Mexico · Residency
Key Facts
The shortcut is gone. Permanent residency direct from abroad is now open only to retirees and pensioners.
The new path. Everyone else must hold temporary residency for at least four years before converting to permanent.
Higher bars. Temporary now needs roughly US$4,400 a month or US$74,000 in savings; permanent, about US$7,300 a month or US$294,000.
Doubled fees. A November 2025 law roughly doubled every immigration fee from January 1, 2026.
Confirm it. Figures change and consulates vary — verify with INM and your consulate; this is not legal advice.
For anyone planning a 2026 move to Mexico, the welcome mat is smaller than it used to be. This year’s applicants are the first to meet the country’s tougher residency regime in full — higher income bars, doubled fees, and a direct route to permanent residency now closed to all but retirees.
Why it bites now
This is the first application season in which every one of Mexico’s recent residency changes is live at once. The fees doubled at the start of the year, the income thresholds were reset for 2026, and the direct path to permanent residency is now closed to all but retirees.
The enforcement has hardened to match. Consulates are turning applicants away over small shortfalls, and immigration-office appointment waits inside Mexico have stretched to two or three months.
What actually changed
For years, applicants with enough savings or income could qualify for permanent residency straight away at a Mexican consulate, skipping the temporary stage entirely. That economic-solvency shortcut is now closed to working-age applicants.
Under rules introduced in 2025, consulates grant permanent residency on financial grounds only to those who can show retirement or pension income. Everyone else is directed to the temporary-residency track instead.
The new four-year path
If you are not retired, the route to a permanent card now runs through temporary residency first. You generally hold temporary status for four consecutive years before you can convert to permanent.
The clock matters, because the four years must be continuous and tied to renewals you cannot miss. Plan the timeline before you move, not after you arrive.
The money: higher bars and doubled fees
The financial thresholds were rebased in 2025 and are now markedly higher. Temporary residency generally requires about US$4,400 a month in income or roughly US$74,000 in savings, while permanent residency runs to about US$7,300 a month or some US$294,000 in savings.
Route
Rough monthly income
Or savings/balance
Temporary residency
~US$4,400
~US$74,000
Permanent (retirees only, from abroad)
~US$7,300
~US$294,000
On top of that, a law passed in late 2025 roughly doubled government immigration fees from January 1, 2026. The resident card alone climbed from about US$371 to around US$742, before lawyer or facilitation costs.
Who is still fine
Retirees and pensioners are the clear winners here, since they keep the direct path to a permanent card from abroad. If you can document a steady pension that clears the bar, the old one-step route still works for you.

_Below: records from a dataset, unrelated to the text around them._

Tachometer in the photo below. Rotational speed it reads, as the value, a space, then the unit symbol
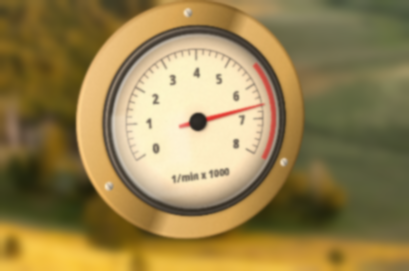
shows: 6600 rpm
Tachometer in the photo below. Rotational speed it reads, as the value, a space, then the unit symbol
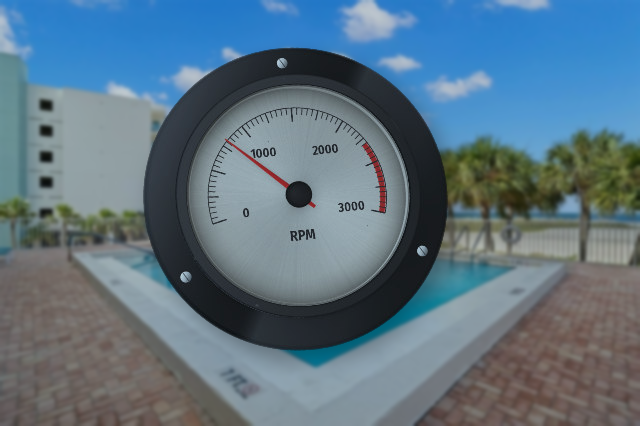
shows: 800 rpm
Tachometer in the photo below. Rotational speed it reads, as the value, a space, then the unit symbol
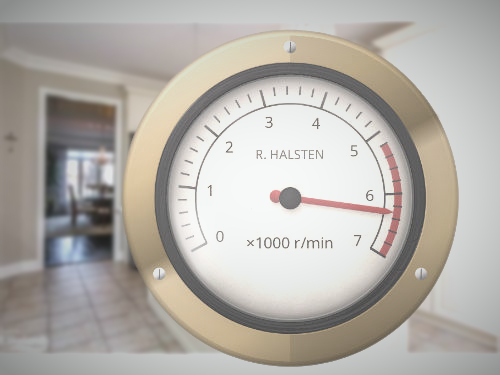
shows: 6300 rpm
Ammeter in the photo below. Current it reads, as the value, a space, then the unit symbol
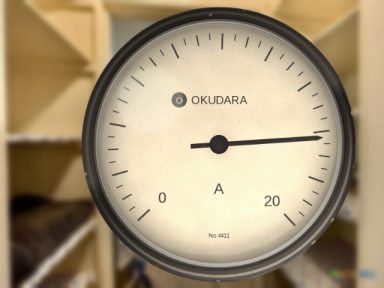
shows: 16.25 A
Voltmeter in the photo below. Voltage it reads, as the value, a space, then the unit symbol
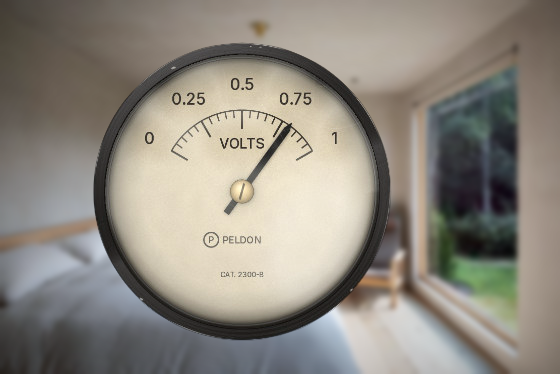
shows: 0.8 V
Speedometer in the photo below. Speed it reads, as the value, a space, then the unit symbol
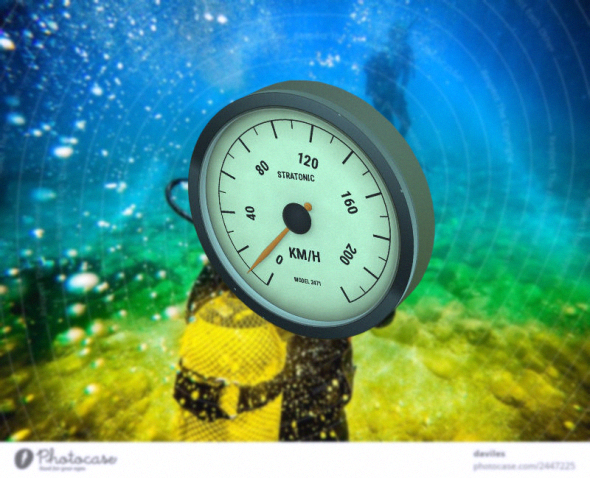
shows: 10 km/h
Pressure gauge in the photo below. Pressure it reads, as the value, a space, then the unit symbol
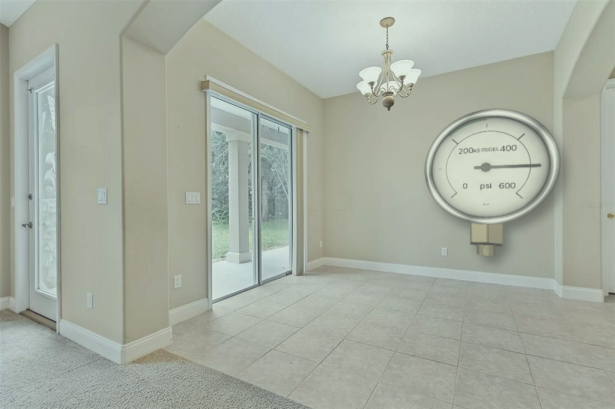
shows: 500 psi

Anyone already holding temporary residency is also unaffected by the closure, and continues counting toward the four-year mark. The change bites hardest on those who have not yet started.
What it means for nomads and pre-retirees
For remote workers, freelancers and investors under retirement age, the easy leap to permanent residency is gone. The realistic plan is now temporary residency first, then conversion once the four years are in.
That is a longer commitment, but temporary residency still grants the right to live in Mexico, open bank accounts and import goods. For most newcomers it remains the practical entry point.
What to do now
Decide which track fits before you book a consulate appointment, since the financial proof differs by route and consulate. Gather several months of statements that clearly clear the threshold for your chosen path.
Build the higher fees into your budget, and confirm the current figures against the INM tariff schedule and your consulate’s checklist. When in doubt, a reputable immigration lawyer is cheaper than a refused application.
Frequently Asked Questions
Can I still get Mexican permanent residency directly from abroad?
Only if you are a retiree or pensioner who can prove qualifying income. Other applicants must now obtain temporary residency first and convert later.
How long does the temporary route take?
You generally hold temporary residency for four continuous years before converting to permanent. Renewals must be kept current throughout.
What are the income requirements now?
Temporary residency needs roughly US$4,400 a month or about US$74,000 in savings, and permanent around US$7,300 a month or some US$294,000. Consulates vary, so confirm the exact figures.
Did the fees really double?
A late-2025 law roughly doubled immigration fees from January 1, 2026, with the resident card rising from about US$371 to around US$742. Professional help is extra.
Is this immigration advice?
No. Rules and figures change and consulates apply them differently, so confirm with INM and your consulate or a licensed immigration lawyer before acting.